[What to do] Read the data below. Every line holding the string "GenerationSoftware" must be copied.

[Items from a dataset]
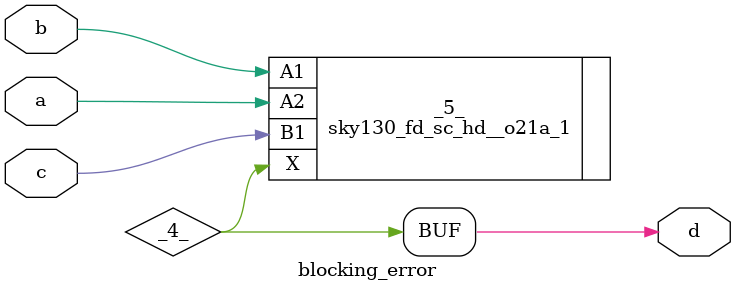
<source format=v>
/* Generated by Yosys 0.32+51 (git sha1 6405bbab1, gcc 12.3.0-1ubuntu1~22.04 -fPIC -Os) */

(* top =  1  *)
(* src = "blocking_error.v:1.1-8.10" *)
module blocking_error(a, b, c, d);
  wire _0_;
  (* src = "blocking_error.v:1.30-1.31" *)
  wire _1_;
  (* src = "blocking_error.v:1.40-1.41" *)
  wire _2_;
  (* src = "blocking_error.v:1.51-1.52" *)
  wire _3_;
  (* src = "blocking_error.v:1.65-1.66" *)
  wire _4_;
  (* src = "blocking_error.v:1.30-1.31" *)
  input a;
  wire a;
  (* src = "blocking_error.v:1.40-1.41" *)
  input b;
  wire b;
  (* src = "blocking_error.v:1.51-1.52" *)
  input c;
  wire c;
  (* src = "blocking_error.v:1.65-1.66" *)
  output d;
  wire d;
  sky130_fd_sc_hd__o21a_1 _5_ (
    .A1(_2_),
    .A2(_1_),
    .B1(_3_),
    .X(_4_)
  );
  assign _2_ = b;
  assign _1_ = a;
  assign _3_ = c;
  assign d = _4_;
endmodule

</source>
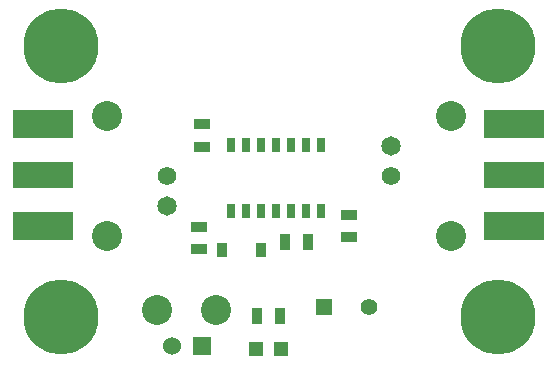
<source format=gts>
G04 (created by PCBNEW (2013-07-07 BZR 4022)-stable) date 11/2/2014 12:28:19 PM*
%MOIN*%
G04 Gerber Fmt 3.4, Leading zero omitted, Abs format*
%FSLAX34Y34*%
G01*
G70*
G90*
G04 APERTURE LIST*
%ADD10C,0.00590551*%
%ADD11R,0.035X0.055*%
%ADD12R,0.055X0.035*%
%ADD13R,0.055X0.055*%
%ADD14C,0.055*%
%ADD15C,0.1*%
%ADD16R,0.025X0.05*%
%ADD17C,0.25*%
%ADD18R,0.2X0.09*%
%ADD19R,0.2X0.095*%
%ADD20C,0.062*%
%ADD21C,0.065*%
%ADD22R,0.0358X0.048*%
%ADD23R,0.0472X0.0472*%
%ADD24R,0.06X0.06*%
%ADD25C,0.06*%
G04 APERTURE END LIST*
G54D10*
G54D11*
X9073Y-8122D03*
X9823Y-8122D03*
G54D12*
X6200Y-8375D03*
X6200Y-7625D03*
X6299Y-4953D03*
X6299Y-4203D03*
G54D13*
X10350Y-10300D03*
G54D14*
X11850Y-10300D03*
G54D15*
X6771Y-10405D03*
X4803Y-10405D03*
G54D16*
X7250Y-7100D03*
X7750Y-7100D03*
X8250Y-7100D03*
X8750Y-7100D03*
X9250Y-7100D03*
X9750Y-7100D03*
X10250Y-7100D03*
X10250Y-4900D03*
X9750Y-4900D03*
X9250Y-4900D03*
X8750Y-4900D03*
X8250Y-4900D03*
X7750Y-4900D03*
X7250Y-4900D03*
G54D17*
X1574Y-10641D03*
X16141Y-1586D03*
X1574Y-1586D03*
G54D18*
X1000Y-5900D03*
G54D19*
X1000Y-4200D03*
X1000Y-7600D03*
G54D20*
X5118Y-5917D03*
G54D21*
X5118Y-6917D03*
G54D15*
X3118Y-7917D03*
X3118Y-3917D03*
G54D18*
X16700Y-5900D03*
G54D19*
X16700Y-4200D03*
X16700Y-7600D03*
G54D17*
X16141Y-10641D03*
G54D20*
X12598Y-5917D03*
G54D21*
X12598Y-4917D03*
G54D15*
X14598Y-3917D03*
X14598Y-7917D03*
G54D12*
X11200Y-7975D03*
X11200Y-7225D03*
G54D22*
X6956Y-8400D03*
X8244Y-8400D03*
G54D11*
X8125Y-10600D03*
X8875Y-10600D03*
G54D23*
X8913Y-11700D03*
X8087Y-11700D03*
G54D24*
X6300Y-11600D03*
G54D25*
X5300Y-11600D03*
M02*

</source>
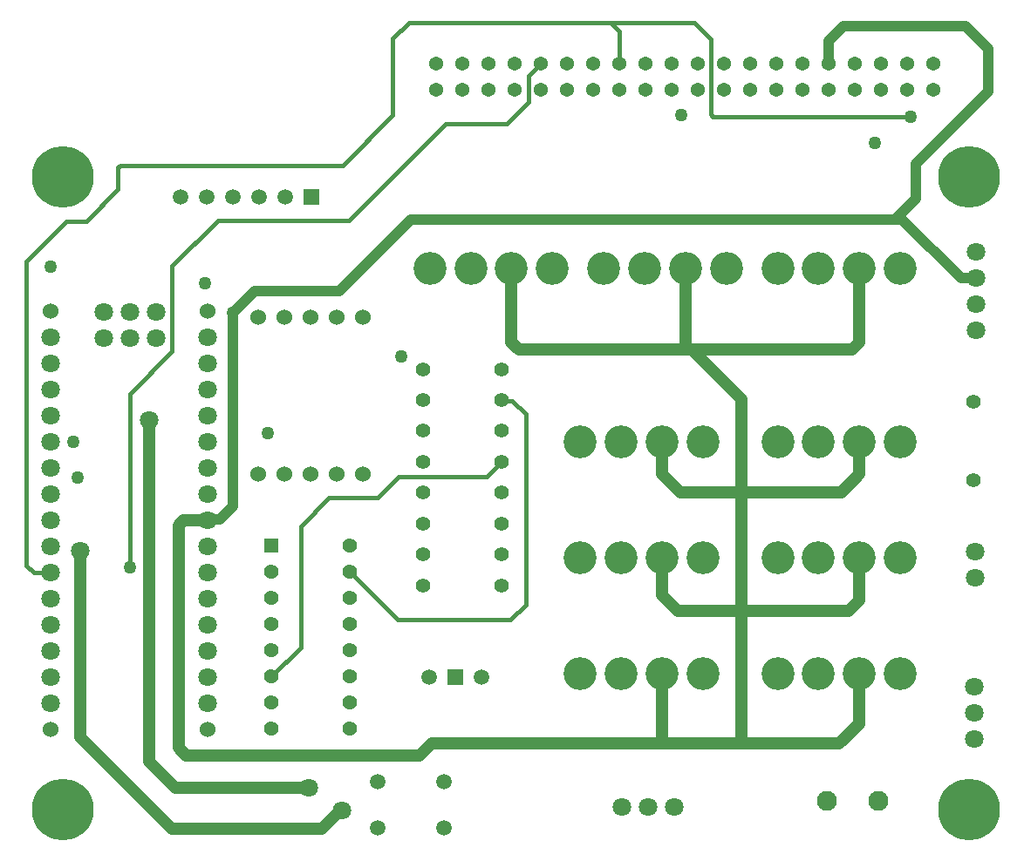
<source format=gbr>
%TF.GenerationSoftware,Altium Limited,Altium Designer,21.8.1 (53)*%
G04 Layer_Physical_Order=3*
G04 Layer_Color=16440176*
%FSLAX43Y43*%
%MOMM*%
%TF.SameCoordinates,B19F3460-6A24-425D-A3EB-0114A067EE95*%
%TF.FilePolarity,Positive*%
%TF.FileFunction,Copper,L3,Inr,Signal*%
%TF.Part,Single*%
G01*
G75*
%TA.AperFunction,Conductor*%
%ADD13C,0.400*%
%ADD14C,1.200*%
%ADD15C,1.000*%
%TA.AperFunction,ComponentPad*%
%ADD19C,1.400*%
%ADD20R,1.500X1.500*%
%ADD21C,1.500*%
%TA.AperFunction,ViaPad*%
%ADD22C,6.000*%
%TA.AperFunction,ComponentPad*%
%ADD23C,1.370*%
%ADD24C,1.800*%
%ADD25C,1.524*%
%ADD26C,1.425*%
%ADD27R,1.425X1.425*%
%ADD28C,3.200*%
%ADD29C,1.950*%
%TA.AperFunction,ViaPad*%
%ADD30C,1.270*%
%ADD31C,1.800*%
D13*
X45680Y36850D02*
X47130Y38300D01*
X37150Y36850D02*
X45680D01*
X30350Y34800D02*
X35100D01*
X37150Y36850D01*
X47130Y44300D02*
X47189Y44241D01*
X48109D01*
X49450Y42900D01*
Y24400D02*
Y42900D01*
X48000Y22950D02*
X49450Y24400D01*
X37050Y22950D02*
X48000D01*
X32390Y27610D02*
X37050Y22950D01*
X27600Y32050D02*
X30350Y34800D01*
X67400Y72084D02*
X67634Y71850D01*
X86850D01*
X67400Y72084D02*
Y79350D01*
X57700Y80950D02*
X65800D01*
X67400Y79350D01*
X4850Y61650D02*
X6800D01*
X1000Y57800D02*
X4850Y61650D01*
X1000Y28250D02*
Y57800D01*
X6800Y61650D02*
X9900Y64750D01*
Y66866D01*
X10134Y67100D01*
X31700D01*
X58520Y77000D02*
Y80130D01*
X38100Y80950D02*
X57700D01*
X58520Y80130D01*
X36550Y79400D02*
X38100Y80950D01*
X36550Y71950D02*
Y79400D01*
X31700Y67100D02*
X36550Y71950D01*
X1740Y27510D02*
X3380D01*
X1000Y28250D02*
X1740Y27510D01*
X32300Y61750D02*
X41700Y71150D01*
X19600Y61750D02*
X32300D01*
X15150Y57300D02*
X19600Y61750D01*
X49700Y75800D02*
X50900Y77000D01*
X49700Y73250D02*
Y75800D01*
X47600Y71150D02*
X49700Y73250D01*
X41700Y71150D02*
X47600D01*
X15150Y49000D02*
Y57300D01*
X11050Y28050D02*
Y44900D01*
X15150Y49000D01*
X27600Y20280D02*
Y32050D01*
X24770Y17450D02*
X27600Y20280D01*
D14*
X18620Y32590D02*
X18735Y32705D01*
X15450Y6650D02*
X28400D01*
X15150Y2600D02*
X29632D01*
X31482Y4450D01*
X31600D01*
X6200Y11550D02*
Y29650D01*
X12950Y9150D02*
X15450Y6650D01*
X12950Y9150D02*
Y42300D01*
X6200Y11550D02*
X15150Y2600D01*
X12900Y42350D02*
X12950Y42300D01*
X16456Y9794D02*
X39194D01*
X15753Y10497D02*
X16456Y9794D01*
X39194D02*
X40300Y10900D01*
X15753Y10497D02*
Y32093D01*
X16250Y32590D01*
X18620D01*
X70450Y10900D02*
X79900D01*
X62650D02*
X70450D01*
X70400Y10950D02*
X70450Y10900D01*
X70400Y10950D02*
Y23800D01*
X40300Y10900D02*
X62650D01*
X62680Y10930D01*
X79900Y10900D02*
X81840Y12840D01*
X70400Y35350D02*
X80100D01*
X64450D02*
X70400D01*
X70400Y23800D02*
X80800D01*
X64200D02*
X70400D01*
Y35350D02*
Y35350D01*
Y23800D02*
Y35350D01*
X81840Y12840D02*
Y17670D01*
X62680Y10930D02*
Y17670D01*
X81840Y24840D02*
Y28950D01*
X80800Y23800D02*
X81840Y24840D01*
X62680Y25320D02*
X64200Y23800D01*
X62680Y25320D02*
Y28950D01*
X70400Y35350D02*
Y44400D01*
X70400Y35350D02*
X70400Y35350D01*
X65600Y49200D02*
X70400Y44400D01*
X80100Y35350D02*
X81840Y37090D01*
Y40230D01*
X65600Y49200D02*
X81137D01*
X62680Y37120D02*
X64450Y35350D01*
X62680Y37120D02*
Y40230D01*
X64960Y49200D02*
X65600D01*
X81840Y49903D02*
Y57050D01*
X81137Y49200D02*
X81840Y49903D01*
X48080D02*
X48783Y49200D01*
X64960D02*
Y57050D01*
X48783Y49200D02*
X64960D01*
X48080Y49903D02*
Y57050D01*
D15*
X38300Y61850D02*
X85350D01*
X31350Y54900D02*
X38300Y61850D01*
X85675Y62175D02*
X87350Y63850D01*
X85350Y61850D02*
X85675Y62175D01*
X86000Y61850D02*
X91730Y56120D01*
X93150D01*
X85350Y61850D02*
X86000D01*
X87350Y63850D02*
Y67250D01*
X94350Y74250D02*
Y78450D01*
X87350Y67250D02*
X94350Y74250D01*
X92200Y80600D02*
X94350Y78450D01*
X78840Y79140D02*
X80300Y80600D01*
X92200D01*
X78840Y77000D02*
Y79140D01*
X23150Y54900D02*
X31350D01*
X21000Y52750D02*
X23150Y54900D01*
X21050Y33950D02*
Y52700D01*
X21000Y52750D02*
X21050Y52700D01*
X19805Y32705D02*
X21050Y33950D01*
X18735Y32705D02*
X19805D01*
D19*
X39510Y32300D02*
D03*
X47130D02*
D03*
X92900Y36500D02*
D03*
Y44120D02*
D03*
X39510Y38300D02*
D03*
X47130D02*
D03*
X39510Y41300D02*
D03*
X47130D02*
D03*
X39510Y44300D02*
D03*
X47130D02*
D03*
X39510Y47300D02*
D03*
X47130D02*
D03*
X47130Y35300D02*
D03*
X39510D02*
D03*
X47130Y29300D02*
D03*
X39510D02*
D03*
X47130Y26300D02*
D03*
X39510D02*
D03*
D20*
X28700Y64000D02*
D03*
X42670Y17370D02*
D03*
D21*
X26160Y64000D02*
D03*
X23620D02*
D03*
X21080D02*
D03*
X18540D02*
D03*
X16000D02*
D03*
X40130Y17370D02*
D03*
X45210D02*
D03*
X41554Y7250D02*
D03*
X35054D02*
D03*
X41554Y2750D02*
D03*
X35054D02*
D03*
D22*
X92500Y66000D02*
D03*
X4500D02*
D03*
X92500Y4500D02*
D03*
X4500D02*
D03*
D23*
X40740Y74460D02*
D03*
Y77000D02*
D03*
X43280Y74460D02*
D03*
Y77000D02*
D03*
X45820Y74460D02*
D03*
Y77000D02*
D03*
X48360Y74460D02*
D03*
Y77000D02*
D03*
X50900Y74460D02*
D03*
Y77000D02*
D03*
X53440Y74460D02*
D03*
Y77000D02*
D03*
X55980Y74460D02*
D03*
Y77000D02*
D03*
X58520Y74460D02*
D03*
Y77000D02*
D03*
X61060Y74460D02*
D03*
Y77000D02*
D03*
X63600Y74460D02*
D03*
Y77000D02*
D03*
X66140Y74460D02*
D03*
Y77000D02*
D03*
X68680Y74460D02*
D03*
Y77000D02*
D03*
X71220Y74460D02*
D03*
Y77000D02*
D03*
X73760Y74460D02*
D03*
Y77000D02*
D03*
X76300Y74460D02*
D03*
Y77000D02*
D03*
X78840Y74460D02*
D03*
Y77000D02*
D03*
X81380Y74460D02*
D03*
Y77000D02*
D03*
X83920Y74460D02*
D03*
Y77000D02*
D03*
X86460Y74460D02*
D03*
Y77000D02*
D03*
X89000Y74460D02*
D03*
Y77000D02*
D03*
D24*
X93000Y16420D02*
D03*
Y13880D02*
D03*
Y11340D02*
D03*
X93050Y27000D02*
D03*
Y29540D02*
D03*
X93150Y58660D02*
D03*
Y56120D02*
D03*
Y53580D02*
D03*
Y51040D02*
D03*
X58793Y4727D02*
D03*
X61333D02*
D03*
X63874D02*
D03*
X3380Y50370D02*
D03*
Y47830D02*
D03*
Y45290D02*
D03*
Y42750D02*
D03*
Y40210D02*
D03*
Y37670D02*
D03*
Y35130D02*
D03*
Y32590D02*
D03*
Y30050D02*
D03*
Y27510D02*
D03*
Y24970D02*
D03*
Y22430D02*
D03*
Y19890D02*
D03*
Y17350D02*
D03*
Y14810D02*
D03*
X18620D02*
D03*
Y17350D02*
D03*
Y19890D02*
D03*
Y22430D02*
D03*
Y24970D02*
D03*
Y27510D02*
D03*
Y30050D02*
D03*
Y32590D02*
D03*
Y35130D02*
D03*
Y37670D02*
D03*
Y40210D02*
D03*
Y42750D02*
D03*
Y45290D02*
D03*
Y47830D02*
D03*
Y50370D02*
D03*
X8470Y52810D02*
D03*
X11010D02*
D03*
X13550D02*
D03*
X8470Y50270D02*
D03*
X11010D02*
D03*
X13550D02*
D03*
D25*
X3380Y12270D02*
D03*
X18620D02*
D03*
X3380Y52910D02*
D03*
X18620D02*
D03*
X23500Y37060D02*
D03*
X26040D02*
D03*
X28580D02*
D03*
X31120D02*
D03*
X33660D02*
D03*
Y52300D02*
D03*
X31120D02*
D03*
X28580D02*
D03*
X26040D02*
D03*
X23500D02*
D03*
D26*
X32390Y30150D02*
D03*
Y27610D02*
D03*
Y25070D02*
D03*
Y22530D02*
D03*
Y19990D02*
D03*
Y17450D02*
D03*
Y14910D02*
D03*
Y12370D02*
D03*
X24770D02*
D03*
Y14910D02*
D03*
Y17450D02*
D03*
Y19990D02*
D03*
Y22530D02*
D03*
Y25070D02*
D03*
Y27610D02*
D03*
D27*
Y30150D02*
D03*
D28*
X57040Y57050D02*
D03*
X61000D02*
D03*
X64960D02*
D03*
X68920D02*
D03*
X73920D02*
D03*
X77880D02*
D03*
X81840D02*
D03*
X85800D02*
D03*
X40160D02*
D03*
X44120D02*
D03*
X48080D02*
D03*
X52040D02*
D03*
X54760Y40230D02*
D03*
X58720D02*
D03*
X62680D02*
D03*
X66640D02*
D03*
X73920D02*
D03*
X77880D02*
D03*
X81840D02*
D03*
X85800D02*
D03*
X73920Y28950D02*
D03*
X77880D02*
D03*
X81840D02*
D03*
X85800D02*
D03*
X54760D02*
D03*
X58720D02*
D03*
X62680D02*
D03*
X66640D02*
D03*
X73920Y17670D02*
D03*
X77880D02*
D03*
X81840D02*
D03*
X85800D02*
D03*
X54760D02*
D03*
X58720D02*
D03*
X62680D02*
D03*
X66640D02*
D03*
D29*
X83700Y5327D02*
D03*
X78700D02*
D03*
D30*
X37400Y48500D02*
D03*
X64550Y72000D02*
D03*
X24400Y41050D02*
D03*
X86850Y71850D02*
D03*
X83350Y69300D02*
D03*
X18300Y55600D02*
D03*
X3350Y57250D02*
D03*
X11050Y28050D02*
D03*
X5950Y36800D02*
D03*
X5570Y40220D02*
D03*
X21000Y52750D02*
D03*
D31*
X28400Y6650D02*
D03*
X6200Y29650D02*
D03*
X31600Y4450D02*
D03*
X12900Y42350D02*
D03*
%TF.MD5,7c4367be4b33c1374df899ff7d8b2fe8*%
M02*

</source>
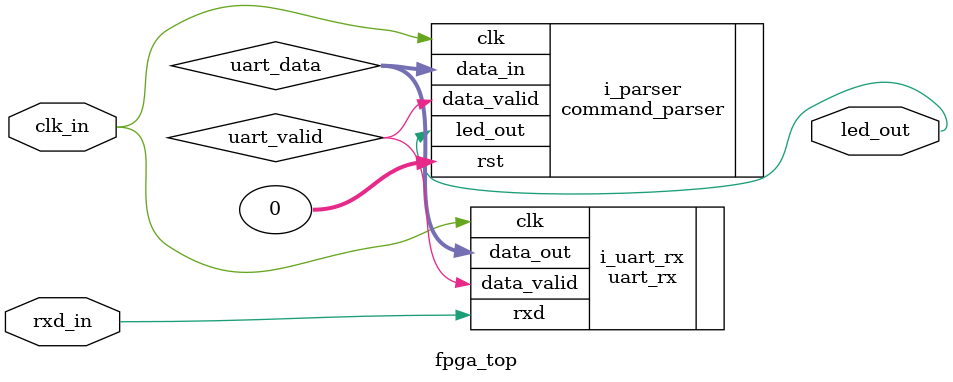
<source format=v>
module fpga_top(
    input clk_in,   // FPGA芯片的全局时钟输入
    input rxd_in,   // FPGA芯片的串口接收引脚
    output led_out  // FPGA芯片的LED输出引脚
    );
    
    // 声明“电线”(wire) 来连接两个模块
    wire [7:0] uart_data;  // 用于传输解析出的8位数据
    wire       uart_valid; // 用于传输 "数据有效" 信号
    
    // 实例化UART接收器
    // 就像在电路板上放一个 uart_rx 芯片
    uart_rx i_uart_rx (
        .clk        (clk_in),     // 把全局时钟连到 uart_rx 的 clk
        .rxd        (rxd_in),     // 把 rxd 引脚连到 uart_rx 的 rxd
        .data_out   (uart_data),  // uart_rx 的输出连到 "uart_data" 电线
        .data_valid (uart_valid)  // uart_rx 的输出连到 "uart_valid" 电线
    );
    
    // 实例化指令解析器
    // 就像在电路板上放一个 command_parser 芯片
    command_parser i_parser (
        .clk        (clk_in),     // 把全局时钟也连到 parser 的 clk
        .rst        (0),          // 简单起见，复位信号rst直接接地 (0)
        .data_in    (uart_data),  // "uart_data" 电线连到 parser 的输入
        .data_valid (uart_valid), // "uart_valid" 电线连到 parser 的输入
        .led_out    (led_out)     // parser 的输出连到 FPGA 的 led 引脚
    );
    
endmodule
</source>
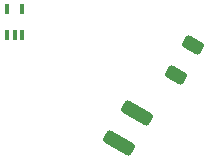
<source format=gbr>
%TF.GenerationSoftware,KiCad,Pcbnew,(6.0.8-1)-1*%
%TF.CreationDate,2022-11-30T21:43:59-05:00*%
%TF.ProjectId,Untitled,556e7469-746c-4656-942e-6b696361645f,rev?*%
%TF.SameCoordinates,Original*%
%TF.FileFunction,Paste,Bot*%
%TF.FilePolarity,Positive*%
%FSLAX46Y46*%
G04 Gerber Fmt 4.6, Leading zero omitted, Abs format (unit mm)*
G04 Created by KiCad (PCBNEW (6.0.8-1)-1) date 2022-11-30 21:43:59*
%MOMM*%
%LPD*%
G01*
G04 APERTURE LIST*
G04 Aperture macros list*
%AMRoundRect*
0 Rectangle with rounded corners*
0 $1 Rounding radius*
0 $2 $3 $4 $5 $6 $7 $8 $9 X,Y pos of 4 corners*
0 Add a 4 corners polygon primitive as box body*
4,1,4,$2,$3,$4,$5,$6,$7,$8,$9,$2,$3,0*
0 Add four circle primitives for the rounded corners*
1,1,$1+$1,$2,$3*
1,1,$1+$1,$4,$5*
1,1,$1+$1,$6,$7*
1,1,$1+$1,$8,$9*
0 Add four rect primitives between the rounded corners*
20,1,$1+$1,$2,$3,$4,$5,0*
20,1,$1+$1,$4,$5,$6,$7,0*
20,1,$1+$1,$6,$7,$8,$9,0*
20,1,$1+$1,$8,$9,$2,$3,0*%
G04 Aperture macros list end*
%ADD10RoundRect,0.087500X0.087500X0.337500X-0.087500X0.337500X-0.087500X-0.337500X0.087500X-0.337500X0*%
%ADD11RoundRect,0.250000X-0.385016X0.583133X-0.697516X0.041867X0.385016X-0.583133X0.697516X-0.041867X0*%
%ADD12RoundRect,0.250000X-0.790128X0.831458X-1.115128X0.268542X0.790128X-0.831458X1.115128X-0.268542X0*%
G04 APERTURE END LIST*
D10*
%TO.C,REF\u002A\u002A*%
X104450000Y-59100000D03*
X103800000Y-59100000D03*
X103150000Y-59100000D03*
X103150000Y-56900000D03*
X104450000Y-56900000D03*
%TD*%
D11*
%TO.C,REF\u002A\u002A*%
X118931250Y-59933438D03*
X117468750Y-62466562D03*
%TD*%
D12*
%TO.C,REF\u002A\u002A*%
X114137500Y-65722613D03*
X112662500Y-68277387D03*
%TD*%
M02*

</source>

[Solution to the exercise]
%TF.GenerationSoftware,Altium Limited,Altium Designer,21.8.1 (53)*%
%TF.GenerationSoftware,KiCad,Pcbnew,(6.0.8-1)-1*%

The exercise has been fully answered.